DATA IN THIS EXERCISE Start Marker
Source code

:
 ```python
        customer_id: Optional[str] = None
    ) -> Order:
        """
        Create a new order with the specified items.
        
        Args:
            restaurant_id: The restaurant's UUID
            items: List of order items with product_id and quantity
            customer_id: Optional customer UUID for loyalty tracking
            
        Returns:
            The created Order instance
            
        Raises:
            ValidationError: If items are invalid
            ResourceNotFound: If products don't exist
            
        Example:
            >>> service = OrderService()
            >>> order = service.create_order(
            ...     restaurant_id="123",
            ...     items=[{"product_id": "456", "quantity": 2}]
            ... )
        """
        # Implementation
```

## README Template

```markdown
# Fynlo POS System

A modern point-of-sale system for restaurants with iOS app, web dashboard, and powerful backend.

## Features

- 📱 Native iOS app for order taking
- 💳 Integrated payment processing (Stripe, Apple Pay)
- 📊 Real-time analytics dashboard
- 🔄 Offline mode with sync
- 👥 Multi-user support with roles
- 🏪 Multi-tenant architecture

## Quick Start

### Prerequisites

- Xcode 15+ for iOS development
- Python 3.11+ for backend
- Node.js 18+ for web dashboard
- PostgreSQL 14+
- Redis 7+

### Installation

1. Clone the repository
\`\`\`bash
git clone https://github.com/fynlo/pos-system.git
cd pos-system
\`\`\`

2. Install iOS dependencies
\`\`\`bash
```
DATA IN THIS EXERCISE End Marker
▸ **WHAT THE EXERCISE ASKS**
In the entries above, find each line with the word "UUID" and show it.

▸ **RESPONSE AREA**
            restaurant_id: The restaurant's UUID
            customer_id: Optional customer UUID for loyalty tracking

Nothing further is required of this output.